Jobs are being lost everywhere
The economy is expected to lose 2.7 million jobs in 2009.
Economic consulting firm Moody's Economy.com says that every state and 95% of metropolitan areas will have fewer jobs by the end of the year, according to USA Today.
Only two sectors -- government, and education and health services -- are expected to add workers.
Previously, people living in areas that had lost a lot of jobs were able to pack up and move to an area with better employment.
But that's not an option for many workers now. The housing crisis has made it difficult to quickly sell your home, which will make the downturn longer and more intense, economists say.

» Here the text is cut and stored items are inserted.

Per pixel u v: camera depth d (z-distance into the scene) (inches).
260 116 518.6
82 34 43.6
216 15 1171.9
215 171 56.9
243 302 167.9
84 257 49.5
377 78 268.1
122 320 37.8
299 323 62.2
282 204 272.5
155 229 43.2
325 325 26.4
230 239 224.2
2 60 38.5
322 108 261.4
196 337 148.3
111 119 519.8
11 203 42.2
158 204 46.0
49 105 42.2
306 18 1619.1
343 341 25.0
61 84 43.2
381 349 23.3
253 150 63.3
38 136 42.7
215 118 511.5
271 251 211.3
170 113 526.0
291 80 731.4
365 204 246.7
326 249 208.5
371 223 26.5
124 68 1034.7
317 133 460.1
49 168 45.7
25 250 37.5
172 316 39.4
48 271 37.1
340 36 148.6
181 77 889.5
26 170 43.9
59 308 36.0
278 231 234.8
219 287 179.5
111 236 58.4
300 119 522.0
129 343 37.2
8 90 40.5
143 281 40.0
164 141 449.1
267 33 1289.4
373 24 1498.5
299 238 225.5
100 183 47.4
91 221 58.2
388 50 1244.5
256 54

Some states won't feel the recession quite as much. Employers in Washington, Texas, North Dakota, Colorado, New Mexico, Nebraska and Washington, D.C., are expected to eliminate less than 1% of their jobs this year.
Ohio, Missouri, Florida, Connecticut, Hawaii and Michigan are forecast to shed a significant amount of jobs.
In January, companies cut the most jobs in one month since 1974 -- 598,000, according to the Labor Department.
More than 11.6 million people were unemployed last month -- the most since 1982. The unemployment rate grew to 7.6%, its highest level in more than 16 years.
The rate of underemployment, which includes people who were working part-time despite looking for full-time work and ones who had given up hope of getting a job, was 13.9% in January. That's the highest level since the Labor Department began tracking the number in 1994.